Em uma distância segura, me alimentei e procurei um local pra passar a noite. Voltei aos lobos estranhos pra não ficar sozinho, eles estavam reunidos em baixo de uma árvore próximo a onde estavam mais cedo. O menor estava brincalhão, veio até mim e mordiscou algumas vezes a minha pata, o macho mais velho me encarava duvidoso, talvez um pouco inseguro pela fêmea ao seu lado. Dei distância e deitei de frente pra eles, evitando brigas já que o alfa não estava presente pra separar.

  No outro dia fui até a humana observá-la como de costume, algo tinha mudado. Ela sorria pra mim de um jeito diferente e fazia movimentos, eu quis entender o que significava. Deitei minha cabeça nas patas da frente e fiquei ali vendo ela olhar nos meus olhos, desejando que ela pudesse ver minhas imagens, eu tinha tanto pra mostrar. Um tempo depois de prestar muita atenção em mim ela sumiu, e quando voltou segurava algo que chamou minha atenção. Fora da onde ela estava, eu pude sentir o cheiro da comida que​ ela segurava, me levantei atento e hesitei me aproximar. Ela deu uns passo á frente e eu uns para trás, intimidado. Depois jogou aquilo pra mim, o movimento me assustou e eu recuei, mas quando farejei não resisti. Analisei a distância entre nós, peguei a comida e me afastei, sem ir embora. Permaneci ali esperando por mais, mesmo sem entender eu estava feliz.

~~Anne~~

  Esperei ansiosamente até que ele visse pro seu cantinho de sempre, queria ver como ele reagiria agora. E quando ele apareceu era só ele... o lindo e grande lobo marrom, sem nenhum sinal de que por trás havia um humano, o qual eu estava me apaixonando. Ele me olhava atentamente, parecia estudar os meus gentos e meu rosto, querendo entender. Eu queria saber o que passava na cabeça dele ali tão distante, tão selvagem... Pensar que eu teria que me acostumar com isso​ me trouxe um misto de sentimentos. Agora sabendo de tudo, nada seria o mesmo. Eu sabia que não precisava sentir saudade, ele estava ali concentrado em mim, me protegendo.

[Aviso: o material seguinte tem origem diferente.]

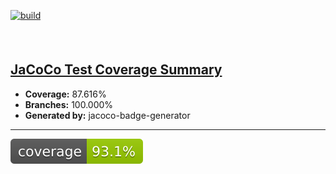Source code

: [![build](https://github.com/algo2-unsam/tp-musicar-grupo-2-2024/actions/workflows/build.yml/badge.svg)](https://github.com/algo2-unsam/tp-musicar-grupo-2-2024/actions/workflows/build.yml)

<svg xmlns="http://www.w3.org/2000/svg" width="103" height="20" role="img" aria-label="coverage: 100%">

## [JaCoCo Test Coverage Summary](https://github.com/algo2-unsam/tp-musicar-grupo-2-2024/actions/runs/9075942181/attempts/1#summary-24937599792)
* __Coverage:__ 87.616%
* __Branches:__ 100.000%
* __Generated by:__ jacoco-badge-generator

---

![Coverage](.github/badges/jacoco.svg)
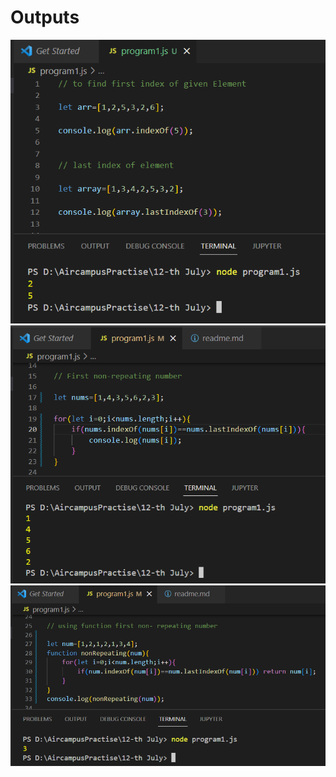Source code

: <h1>Outputs </h1>
<img src="one.png" alt="one">
<img src="two.png" alt="two">
<img src="three.png" alt="two">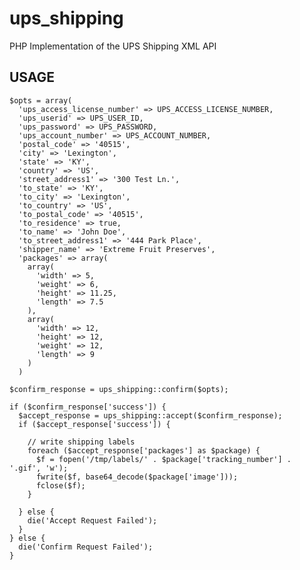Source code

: # ups_shipping

PHP Implementation of the UPS Shipping XML API

## USAGE
  
    $opts = array(
      'ups_access_license_number' => UPS_ACCESS_LICENSE_NUMBER,
      'ups_userid' => UPS_USER_ID,
      'ups_password' => UPS_PASSWORD,
      'ups_account_number' => UPS_ACCOUNT_NUMBER,
      'postal_code' => '40515',
      'city' => 'Lexington',
      'state' => 'KY',
      'country' => 'US',
      'street_address1' => '300 Test Ln.',
      'to_state' => 'KY',
      'to_city' => 'Lexington',
      'to_country' => 'US',
      'to_postal_code' => '40515',
      'to_residence' => true,
      'to_name' => 'John Doe',
      'to_street_address1' => '444 Park Place',
      'shipper_name' => 'Extreme Fruit Preserves',
      'packages' => array(
        array(
          'width' => 5,
          'weight' => 6,
          'height' => 11.25,
          'length' => 7.5
        ),
        array(
          'width' => 12,
          'height' => 12,
          'weight' => 12,
          'length' => 9
        )
      )
  
    $confirm_response = ups_shipping::confirm($opts);
  
    if ($confirm_response['success']) {
      $accept_response = ups_shipping::accept($confirm_response);
      if ($accept_response['success']) {

        // write shipping labels
        foreach ($accept_response['packages'] as $package) {
          $f = fopen('/tmp/labels/' . $package['tracking_number'] . '.gif', 'w');
          fwrite($f, base64_decode($package['image']));
          fclose($f);
        }

      } else {
        die('Accept Request Failed');
      }
    } else {
      die('Confirm Request Failed');
    }
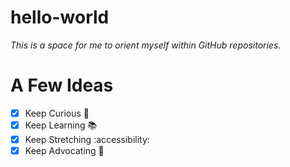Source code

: # hello-world
*This is a space for me to orient myself within GitHub repositories.* 
# A Few Ideas
- [X] Keep Curious 🧠
- [X] Keep Learning 📚
- [X] Keep Stretching :accessibility:
- [X] Keep Advocating 🦡
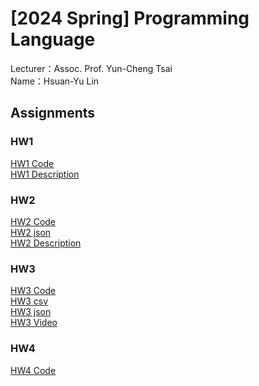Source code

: # [2024 Spring] Programming Language<br>
Lecturer：Assoc. Prof. Yun-Cheng Tsai<br>
Name：Hsuan-Yu Lin<br>
## Assignments
### HW1
[HW1 Code](https://github.com/ethanlin1126/PL/blob/main/HW1.ipynb)<br>
[HW1 Description](https://github.com/ethanlin1126/PL/blob/main/HW1_%E5%88%86%E6%9E%90.pdf)
### HW2
[HW2 Code](https://github.com/ethanlin1126/PL/blob/main/HW2.ipynb)<br>
[HW2 json](https://github.com/ethanlin1126/PL/blob/main/app_rankings.json)<br>
[HW2 Description](https://github.com/ethanlin1126/PL/blob/main/HW2%E5%88%86%E6%9E%90.pdf)
### HW3
[HW3 Code](https://github.com/ethanlin1126/PL/blob/main/HW3.ipynb)<br>
[HW3 csv](https://github.com/ethanlin1126/PL/blob/main/ptt_basketball_titles.csv)<br>
[HW3 json](https://github.com/ethanlin1126/PL/blob/main/CHAT.json)<br>
[HW3 Video](https://youtu.be/B-I3FT2x-cQ)<br>
### HW4
[HW4 Code](https://github.com/ethanlin1126/PL/blob/main/HW4.ipynb)
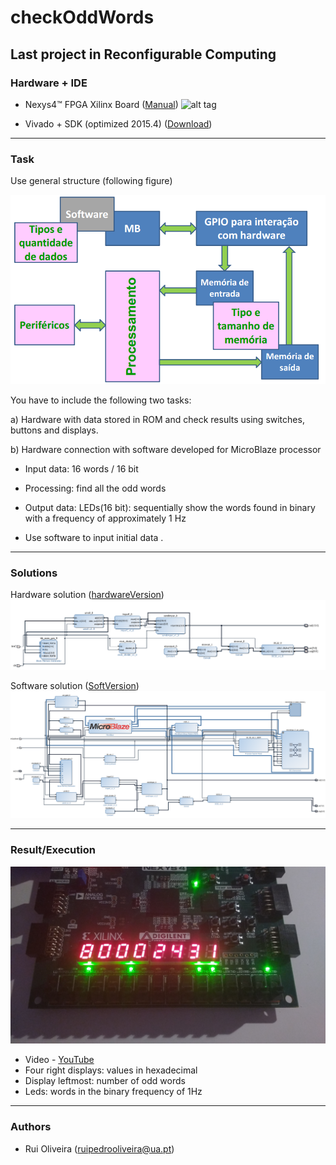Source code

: # checkOddWords

## Last project in Reconfigurable Computing

### Hardware + IDE 

* Nexys4™ FPGA Xilinx Board ([Manual](http://www.xilinx.com/support/documentation/university/XUP%20Boards/XUPNexys4/documenatation/Nexys4_RM_VB1_Final_3.pdf))
![alt tag](https://reference.digilentinc.com/_media/nexys/nexys4/nexys4-obl-600_1_.png)

* Vivado + SDK (optimized 2015.4) ([Download](http://www.xilinx.com/support/download.html))


---

### Task

Use general structure (following figure)

![alt tag](https://github.com/ruipoliveira/checkOddWords/blob/master/resources/Screenshot%202016-06-11%2020.36.27.png)

You have to include the following two tasks:

a) Hardware with data stored in ROM and check results using switches, buttons and displays.

b) Hardware connection with software developed for MicroBlaze processor

* Input data: 16 words / 16 bit 

* Processing: find all the odd words

* Output data: LEDs(16 bit): sequentially show the words found in binary with a frequency of approximately 1 Hz

* Use software to input initial data .

---
### Solutions
Hardware solution ([hardwareVersion](https://github.com/ruipoliveira/checkOddWords/tree/master/hardwareVersion))
![alt tag](https://github.com/ruipoliveira/checkOddWords/blob/master/resources/hardVersion.png)

Software solution ([SoftVersion](https://github.com/ruipoliveira/checkOddWords/tree/master/SoftVersion))
![alt tag](https://github.com/ruipoliveira/checkOddWords/blob/master/resources/softVersion.png)

---
### Result/Execution

![alt tag](https://github.com/ruipoliveira/checkOddWords/blob/master/resources/IMG_20160603_013006258.jpg)

* Video - [YouTube](https://youtu.be/pe8G2I694ic)
* Four right displays: values in hexadecimal
* Display leftmost: number of odd words
* Leds: words in the binary frequency of 1Hz

---
### Authors

* Rui Oliveira (ruipedrooliveira@ua.pt)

Usei esses dias pra colocar a cabeça no lugar, pensar em como as coisas seriam daqui pra frente, admitir que eu gosto dele. É... acho que dou conta de um lobisomem, a plavara ainda soa estranho pra mim. Havia outros pontos importantes que eu precisava pensar e resolver pra minha vida voltar ao "normal", como fazer as pazes com Sabina e contar pra minha mãe sobre Hel, ela precisa saber. Decidi esperar por Henry pra ver como faria isso, e Sabina... Bom, eu tenho que ver como vou fazer isso. Eu não​ sei se deveria ter me conformando tão rápido sobre o que aconteceu com Hel, tudo ainda estava tão sem sentido e fora do lugar... Acho que no fundo eu só estava com medo de alimentar ainda mais as minhas esperanças, por isso decidi aceitar e seguir em frente.